Name: Vikas Soni
Affiliation: Physical Research Laboratory, Ahmedabad
Conference ID : ASI2022_655
Title : The Effect of Metallicity on the Composition of Exoplanet Atmospheres
Authors : Vikas Soni and Kinsuk Acharyya
Abstract Type: Poster
Abstract Category : Stars, ISM and Galaxy
Abstract : Exoplanets exhibit a wide range in their parameter space, including equilibrium temperature, radius, mass, orbital properties, and metallicity, which can alter the exoplanet atmospheric composition. Atmospheric metallicity is one such parameter, which affects the atmospheric equilibrium abundance, chemical conversion time scales and the location of the quenching point. We have constructed a model to study the atmospheric compositions of exoplanets and have investigated the effects of changing the metallicity on the atmosphere.
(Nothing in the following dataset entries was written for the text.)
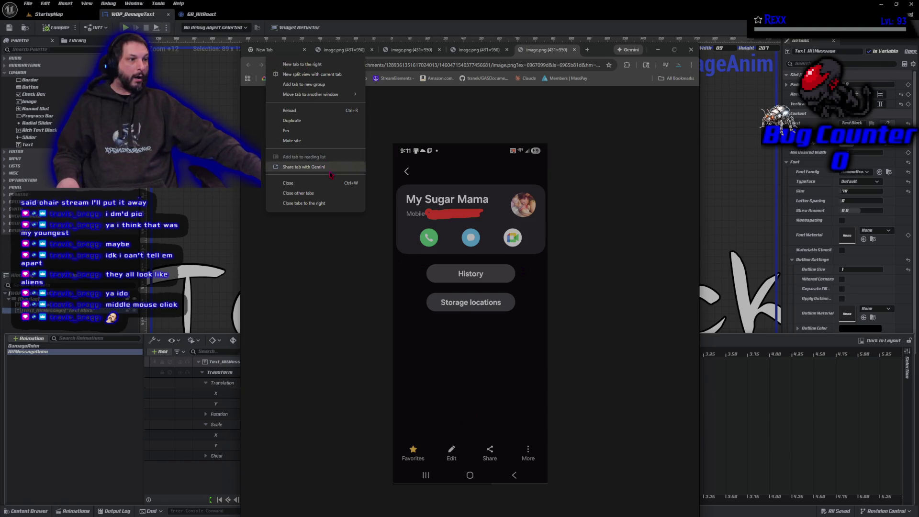
pyautogui.click(303, 203)
pyautogui.middleClick(282, 52)
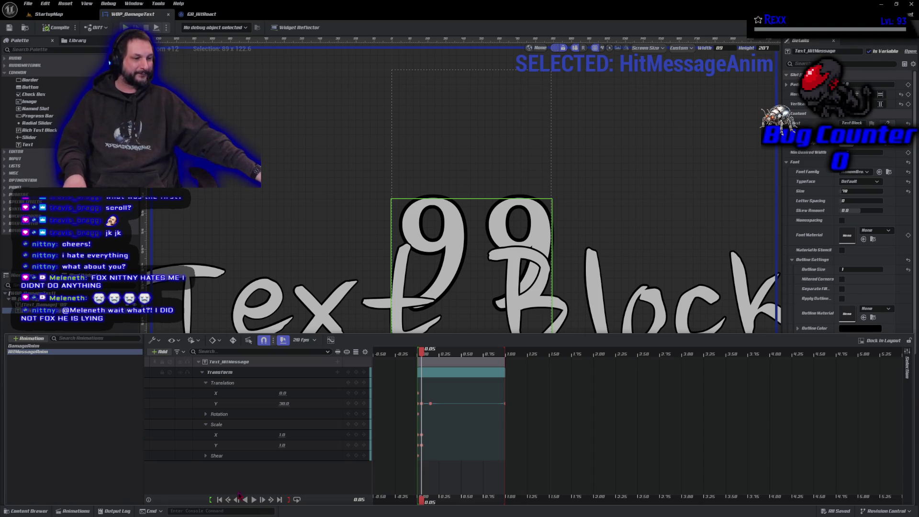
# Play and pause HitMessageAnim, then scrub the playhead from 0.05 s to 0.15 s
pyautogui.click(254, 500)
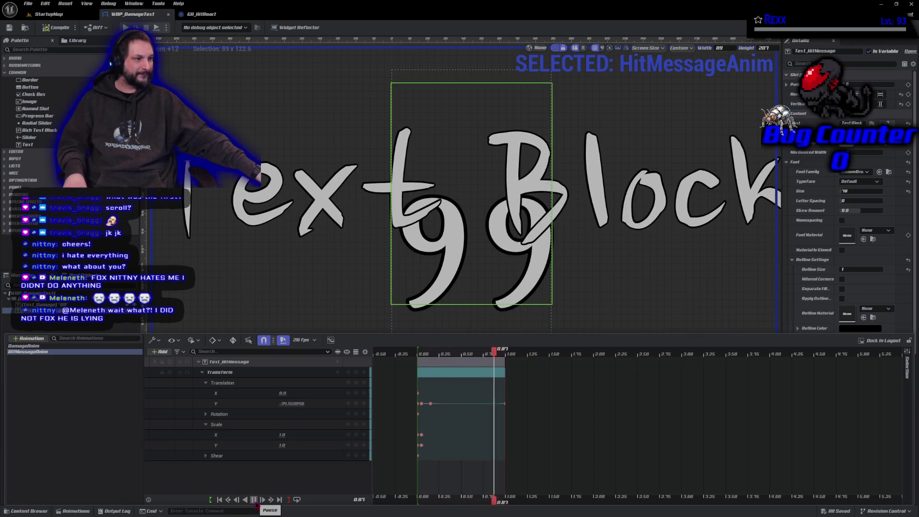
pyautogui.click(254, 500)
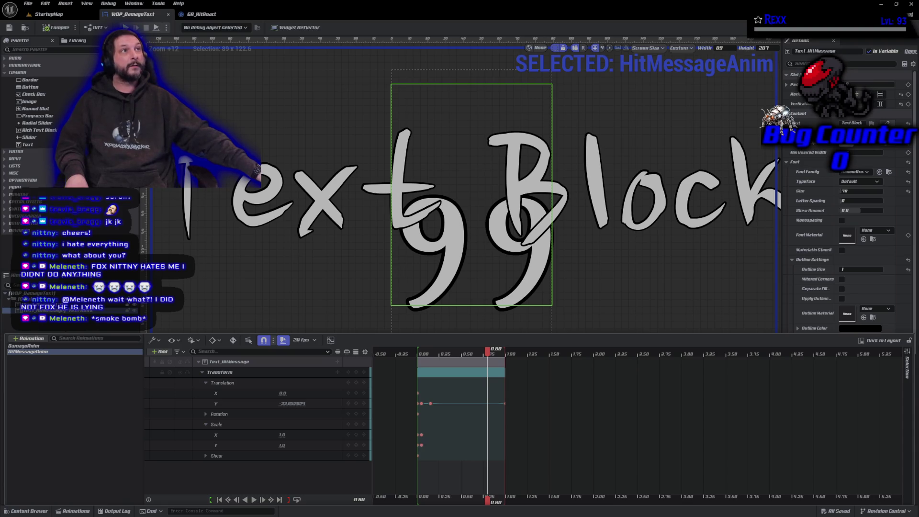
pyautogui.press('space')
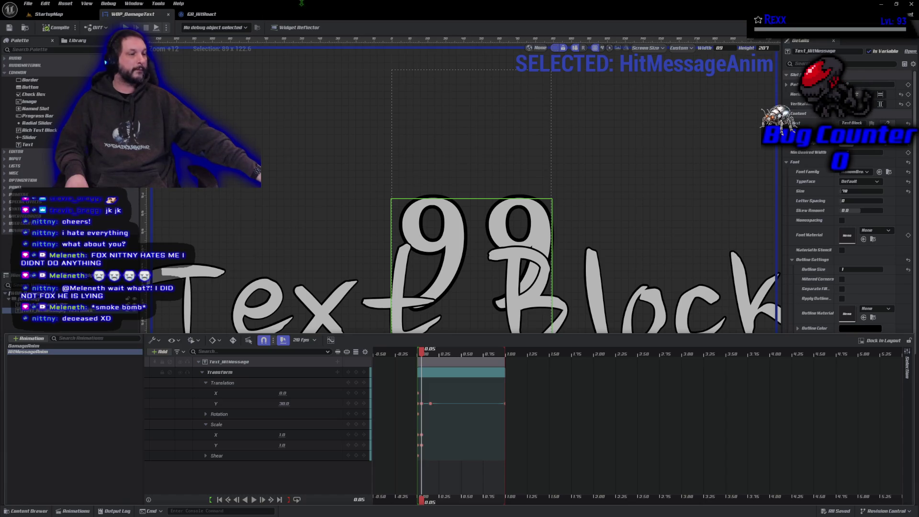
pyautogui.moveTo(421, 357); pyautogui.dragTo(429, 354)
The model solves the mass continuity equation with chemical kinetics, transport-flux (Eddy and molecular diffusion), and photochemistry. The photodissociation rates are calculated using the two-stream approximation method. To understand the effect of metallicity as the temperature and pressure change in the atmosphere, we ran a series of models to make a 3D grid in the temperature, pressure, and metallicity space. First, we studied the effect of metallicity on the equilibrium abundance and compared our results with the literature. Then we studied the effect of metallicity on the CH4-CO conversion time scale on the 2D T-P grid using a chemical network with H-C-N-O elements in the presence of transport. We found that the CH4/CO equal abundance curve moves towards low temperature and CO2/CO abundance curve moves towards high temperature with increased metallicity. The rate-limiting step in the conversion scheme between CH4-CO changes its region of dominance in the T-P space marginally. The quenching point of CO lies in the high-pressure region compared to the CH4 quenching point. The CO quenching point moves from low to high pressure region with increasing metallicity. The CH4 quenching point moves from high to low pressure region for moderately high metallicity ([Fe/H] < 300 x solar metallicity) and from low to high pressure region for high metallicity ([Fe/H] > 300 x solar metallicity).